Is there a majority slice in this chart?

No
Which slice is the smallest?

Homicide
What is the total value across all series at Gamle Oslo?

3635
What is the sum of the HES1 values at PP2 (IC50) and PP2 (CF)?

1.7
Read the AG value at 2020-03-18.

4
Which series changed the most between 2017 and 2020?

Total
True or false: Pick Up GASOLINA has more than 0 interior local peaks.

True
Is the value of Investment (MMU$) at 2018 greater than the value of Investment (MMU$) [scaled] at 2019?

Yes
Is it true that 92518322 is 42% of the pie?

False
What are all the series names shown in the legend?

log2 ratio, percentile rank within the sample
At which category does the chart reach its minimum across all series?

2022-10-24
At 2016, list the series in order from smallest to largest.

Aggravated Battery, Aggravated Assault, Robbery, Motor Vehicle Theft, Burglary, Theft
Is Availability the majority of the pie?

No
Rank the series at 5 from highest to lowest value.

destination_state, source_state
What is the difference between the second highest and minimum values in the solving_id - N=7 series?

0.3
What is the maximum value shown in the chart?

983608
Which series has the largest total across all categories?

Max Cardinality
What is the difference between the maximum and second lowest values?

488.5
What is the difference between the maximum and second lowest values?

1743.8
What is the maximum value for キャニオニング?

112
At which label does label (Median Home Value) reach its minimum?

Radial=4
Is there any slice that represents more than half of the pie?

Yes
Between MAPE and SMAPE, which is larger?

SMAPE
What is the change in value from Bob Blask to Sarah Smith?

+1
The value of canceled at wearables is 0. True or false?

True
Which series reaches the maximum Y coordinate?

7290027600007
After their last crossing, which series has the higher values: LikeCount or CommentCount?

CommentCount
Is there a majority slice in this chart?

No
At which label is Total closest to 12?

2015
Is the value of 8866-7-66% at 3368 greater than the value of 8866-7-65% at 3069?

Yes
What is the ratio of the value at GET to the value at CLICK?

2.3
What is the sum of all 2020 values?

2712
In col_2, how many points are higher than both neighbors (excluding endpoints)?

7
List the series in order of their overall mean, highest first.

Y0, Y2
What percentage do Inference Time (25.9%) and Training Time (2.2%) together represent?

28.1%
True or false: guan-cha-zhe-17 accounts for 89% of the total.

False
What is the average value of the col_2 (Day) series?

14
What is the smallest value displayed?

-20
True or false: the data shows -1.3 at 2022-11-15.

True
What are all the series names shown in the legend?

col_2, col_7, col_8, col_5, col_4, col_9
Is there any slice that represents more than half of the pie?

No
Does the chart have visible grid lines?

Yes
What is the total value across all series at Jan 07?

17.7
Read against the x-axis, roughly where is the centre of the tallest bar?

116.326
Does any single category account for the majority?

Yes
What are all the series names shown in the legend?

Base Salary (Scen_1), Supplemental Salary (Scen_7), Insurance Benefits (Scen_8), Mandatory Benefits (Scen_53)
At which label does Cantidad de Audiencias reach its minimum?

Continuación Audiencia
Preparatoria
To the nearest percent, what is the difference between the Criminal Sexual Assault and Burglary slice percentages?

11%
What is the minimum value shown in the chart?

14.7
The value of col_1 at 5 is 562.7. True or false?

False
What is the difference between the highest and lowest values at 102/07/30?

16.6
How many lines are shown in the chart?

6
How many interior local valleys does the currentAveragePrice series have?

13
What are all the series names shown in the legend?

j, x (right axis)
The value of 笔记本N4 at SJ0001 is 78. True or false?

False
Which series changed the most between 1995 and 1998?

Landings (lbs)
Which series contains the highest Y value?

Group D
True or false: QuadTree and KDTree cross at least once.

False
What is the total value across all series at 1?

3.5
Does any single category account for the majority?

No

____

Problem details –
Can you copy all of the data above line for line, with every word, number and symbol left unchanged?

Solution to this problem –
Is there a majority slice in this chart?

No
Which slice is the smallest?

Homicide
What is the total value across all series at Gamle Oslo?

3635
What is the sum of the HES1 values at PP2 (IC50) and PP2 (CF)?

1.7
Read the AG value at 2020-03-18.

4
Which series changed the most between 2017 and 2020?

Total
True or false: Pick Up GASOLINA has more than 0 interior local peaks.

True
Is the value of Investment (MMU$) at 2018 greater than the value of Investment (MMU$) [scaled] at 2019?

Yes
Is it true that 92518322 is 42% of the pie?

False
What are all the series names shown in the legend?

log2 ratio, percentile rank within the sample
At which category does the chart reach its minimum across all series?

2022-10-24
At 2016, list the series in order from smallest to largest.

Aggravated Battery, Aggravated Assault, Robbery, Motor Vehicle Theft, Burglary, Theft
Is Availability the majority of the pie?

No
Rank the series at 5 from highest to lowest value.

destination_state, source_state
What is the difference between the second highest and minimum values in the solving_id - N=7 series?

0.3
What is the maximum value shown in the chart?

983608
Which series has the largest total across all categories?

Max Cardinality
What is the difference between the maximum and second lowest values?

488.5
What is the difference between the maximum and second lowest values?

1743.8
What is the maximum value for キャニオニング?

112
At which label does label (Median Home Value) reach its minimum?

Radial=4
Is there any slice that represents more than half of the pie?

Yes
Between MAPE and SMAPE, which is larger?

SMAPE
What is the change in value from Bob Blask to Sarah Smith?

+1
The value of canceled at wearables is 0. True or false?

True
Which series reaches the maximum Y coordinate?

7290027600007
After their last crossing, which series has the higher values: LikeCount or CommentCount?

CommentCount
Is there a majority slice in this chart?

No
At which label is Total closest to 12?

2015
Is the value of 8866-7-66% at 3368 greater than the value of 8866-7-65% at 3069?

Yes
What is the ratio of the value at GET to the value at CLICK?

2.3
What is the sum of all 2020 values?

2712
In col_2, how many points are higher than both neighbors (excluding endpoints)?

7
List the series in order of their overall mean, highest first.

Y0, Y2
What percentage do Inference Time (25.9%) and Training Time (2.2%) together represent?

28.1%
True or false: guan-cha-zhe-17 accounts for 89% of the total.

False
What is the average value of the col_2 (Day) series?

14
What is the smallest value displayed?

-20
True or false: the data shows -1.3 at 2022-11-15.

True
What are all the series names shown in the legend?

col_2, col_7, col_8, col_5, col_4, col_9
Is there any slice that represents more than half of the pie?

No
Does the chart have visible grid lines?

Yes
What is the total value across all series at Jan 07?

17.7
Read against the x-axis, roughly where is the centre of the tallest bar?

116.326
Does any single category account for the majority?

Yes
What are all the series names shown in the legend?

Base Salary (Scen_1), Supplemental Salary (Scen_7), Insurance Benefits (Scen_8), Mandatory Benefits (Scen_53)
At which label does Cantidad de Audiencias reach its minimum?

Continuación Audiencia
Preparatoria
To the nearest percent, what is the difference between the Criminal Sexual Assault and Burglary slice percentages?

11%
What is the minimum value shown in the chart?

14.7
The value of col_1 at 5 is 562.7. True or false?

False
What is the difference between the highest and lowest values at 102/07/30?

16.6
How many lines are shown in the chart?

6
How many interior local valleys does the currentAveragePrice series have?

13
What are all the series names shown in the legend?

j, x (right axis)
The value of 笔记本N4 at SJ0001 is 78. True or false?

False
Which series changed the most between 1995 and 1998?

Landings (lbs)
Which series contains the highest Y value?

Group D
True or false: QuadTree and KDTree cross at least once.

False
What is the total value across all series at 1?

3.5
Does any single category account for the majority?

No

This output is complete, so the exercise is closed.